Aslında bu gayrimeşru referandum yıllardır beklenen İran, Irak merkezi yönetimi ve Türkiye gibi bölge ülkelerinin birleşmesine de vesile oldu. Nitekim Kerkük ve Irak’ın kuzeyindeki son gelişmeler Barzani’nin kazanma şansı düşük yüzdeyle oynadığı kumar sonucunda Dimyat’a pirince giderken eldeki bulgurdan da olduğunu gösterir nitelikte. Bölge ülkelerinin birleşmeleri Irak’ta ABD, İsrail ve Barzani’nin oyununu bozmuş durumda. Uzun zamandır ilk defa Türkiye, İran ve Irak ortaklaşa hareket edip, başarılı oldular ve oyunu bozdular.
Fırat Kalkanı ve İdlib operasyonları
Suriye’ye gelince bundan bir yıl kadar önce Suriye haritası Rusya ve İran destekli rejim, PYD/YPG kantonları, DEAŞ ile ÖSO hakimiyetindeki dört parçadan oluşmaktayken bugün giderek Esed rejimi ile PYD/YPG yönetimine ait olmak üzere ikili bir yapıya doğru gidiyor.
Nitekim geçen ay Suriye rejiminin Dışişleri Bakanı Velid Muallim’in “Kürtlerle özerkliği müzakere edebiliriz” şeklindeki açıklaması bundan iki sene önce’Butik Suriye’ye (Batı, Faydalı Suriye) razı görünen ancak daha sonra Rusya’nın sahaya girişinden itbaren adeta bir Rusya mandasına dönüşen rejimin hedef büyüterek Kürtlere özerklik verebileceği ikili bir yapıyı amaçladığını göstermekte.

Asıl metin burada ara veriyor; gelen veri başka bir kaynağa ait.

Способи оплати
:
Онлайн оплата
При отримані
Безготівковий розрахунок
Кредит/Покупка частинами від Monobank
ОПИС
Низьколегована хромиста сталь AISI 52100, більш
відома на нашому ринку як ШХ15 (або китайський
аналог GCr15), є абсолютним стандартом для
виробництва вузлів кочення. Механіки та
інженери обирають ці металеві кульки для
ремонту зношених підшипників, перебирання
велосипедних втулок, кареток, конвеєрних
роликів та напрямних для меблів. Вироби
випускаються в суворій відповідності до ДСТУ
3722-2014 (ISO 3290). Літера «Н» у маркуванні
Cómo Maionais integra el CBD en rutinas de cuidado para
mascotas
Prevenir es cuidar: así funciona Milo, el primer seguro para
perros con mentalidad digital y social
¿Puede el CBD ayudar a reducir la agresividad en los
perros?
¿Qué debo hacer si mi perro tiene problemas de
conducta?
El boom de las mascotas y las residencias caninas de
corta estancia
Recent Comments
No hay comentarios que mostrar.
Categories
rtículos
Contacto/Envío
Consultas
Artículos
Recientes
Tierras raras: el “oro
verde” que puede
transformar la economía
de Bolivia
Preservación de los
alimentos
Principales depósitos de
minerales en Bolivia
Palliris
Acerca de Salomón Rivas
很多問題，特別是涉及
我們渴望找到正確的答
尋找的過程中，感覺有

Aslında hem Fırat Kalkanı Harekatı hem de İdlib operasyonu ile DEAŞ sonrası Suriye’de bu ikili yapıyı bozmaya çalışan Türkiye bu iki harekatla etkinliğini önemli ölçüde kaybetmiş olan ÖSO’ya, Rusya’nın 2015’ten itibaren Esed rejimine verdiği desteğin bir benzerini vermiş oldu ve DEAŞ sonrası konsolide olan Suriye’de muhtemelen önümüzdeki yıl gerçekleşebilecek siyasi müzakerelerde hem ÖSO’nun konumunu hem de kendi elini güçlendirdi. PYD/YPG’ye karşı da önemli bir bölgesel ve sınır gücü olarak sahanın boş olmadığını gösterdi.

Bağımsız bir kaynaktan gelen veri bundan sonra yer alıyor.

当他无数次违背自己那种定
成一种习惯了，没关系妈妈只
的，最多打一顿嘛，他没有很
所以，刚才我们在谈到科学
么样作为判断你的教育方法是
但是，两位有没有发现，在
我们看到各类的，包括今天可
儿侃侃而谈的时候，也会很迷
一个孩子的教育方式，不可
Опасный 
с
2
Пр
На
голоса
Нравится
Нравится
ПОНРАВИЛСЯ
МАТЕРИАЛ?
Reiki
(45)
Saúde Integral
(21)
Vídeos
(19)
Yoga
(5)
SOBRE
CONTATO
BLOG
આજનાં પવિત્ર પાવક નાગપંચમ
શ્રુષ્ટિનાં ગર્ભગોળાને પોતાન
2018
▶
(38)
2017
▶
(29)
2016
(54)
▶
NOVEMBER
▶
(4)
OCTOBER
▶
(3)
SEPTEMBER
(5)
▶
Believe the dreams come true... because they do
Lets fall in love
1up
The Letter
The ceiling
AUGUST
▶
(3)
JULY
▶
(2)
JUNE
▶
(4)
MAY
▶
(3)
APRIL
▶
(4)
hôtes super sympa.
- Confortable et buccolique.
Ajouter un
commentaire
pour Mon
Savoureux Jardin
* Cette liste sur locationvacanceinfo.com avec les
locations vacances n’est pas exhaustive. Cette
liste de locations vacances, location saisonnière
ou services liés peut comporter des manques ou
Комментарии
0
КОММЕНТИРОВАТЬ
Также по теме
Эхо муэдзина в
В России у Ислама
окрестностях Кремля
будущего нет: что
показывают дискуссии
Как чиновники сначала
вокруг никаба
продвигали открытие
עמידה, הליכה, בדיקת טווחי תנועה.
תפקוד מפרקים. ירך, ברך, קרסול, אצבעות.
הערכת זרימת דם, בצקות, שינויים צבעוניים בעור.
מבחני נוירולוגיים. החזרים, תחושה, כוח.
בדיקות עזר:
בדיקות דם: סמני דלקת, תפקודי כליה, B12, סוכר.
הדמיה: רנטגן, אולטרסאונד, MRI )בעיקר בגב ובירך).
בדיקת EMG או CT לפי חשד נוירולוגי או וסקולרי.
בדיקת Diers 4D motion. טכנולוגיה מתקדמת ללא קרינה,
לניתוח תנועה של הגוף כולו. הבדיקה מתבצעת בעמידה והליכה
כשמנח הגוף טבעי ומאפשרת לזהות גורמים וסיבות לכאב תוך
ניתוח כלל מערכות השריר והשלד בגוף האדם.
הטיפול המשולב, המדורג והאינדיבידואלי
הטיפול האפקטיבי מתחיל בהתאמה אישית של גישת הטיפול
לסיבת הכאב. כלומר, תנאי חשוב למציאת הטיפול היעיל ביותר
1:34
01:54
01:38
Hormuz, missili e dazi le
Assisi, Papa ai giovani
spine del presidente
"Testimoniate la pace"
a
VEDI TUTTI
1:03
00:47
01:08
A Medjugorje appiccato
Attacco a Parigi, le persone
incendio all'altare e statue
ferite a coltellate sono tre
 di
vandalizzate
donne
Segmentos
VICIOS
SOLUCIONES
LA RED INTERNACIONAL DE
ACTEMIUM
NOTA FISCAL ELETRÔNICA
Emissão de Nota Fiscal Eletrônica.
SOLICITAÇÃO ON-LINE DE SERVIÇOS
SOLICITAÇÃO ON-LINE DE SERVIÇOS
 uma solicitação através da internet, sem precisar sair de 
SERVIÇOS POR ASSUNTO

Bölgesel işbirliği oyunları bozdu
Aslında Velid Muallim’in yukarıdaki açıklaması ile Türk askerinin Astana anlaşması çerçevesinde Rusya ve İran’ın da mutabakatıyla İdlib’e girmesinin hemen ardından yaptığı “Türk askerleri derhal topraklarımızdan çekilsin” açıklamasını birlikte okumak gerekir.
Bu sözde efelenmenin ardında Türkye’nin kendisi için beka meselesi olarak gördüğü PYD/YPG yapılanmasına da bir anlamda göz kırpılmakta. Tabii bu açıklamanın doğrudan Suriye rejiminden mi geldiği yoksa rejimim bunu sahibinin sesi olarak Rusya’nın adına mı yaptığını bilemiyoruz. Ancak her halükarda önümüzdeki yıl DEAŞ sonrası Ortadoğu’nun nasıl bir şekil alacağı konusunda daha kesin şeyler söyleyebileceğiz. Ancak şu ana kadar Sünni Araplar ile Türkmenlerin Irak ve Suriye’de daha az avantajlı konumda oldukları ifade edilebilir.
“Görüş” başlığıyla yayımlanan makalelerdeki fikirler yazarına aittir ve Anadolu Ajansı’nın editöryel politikasını yansıtmayabilir.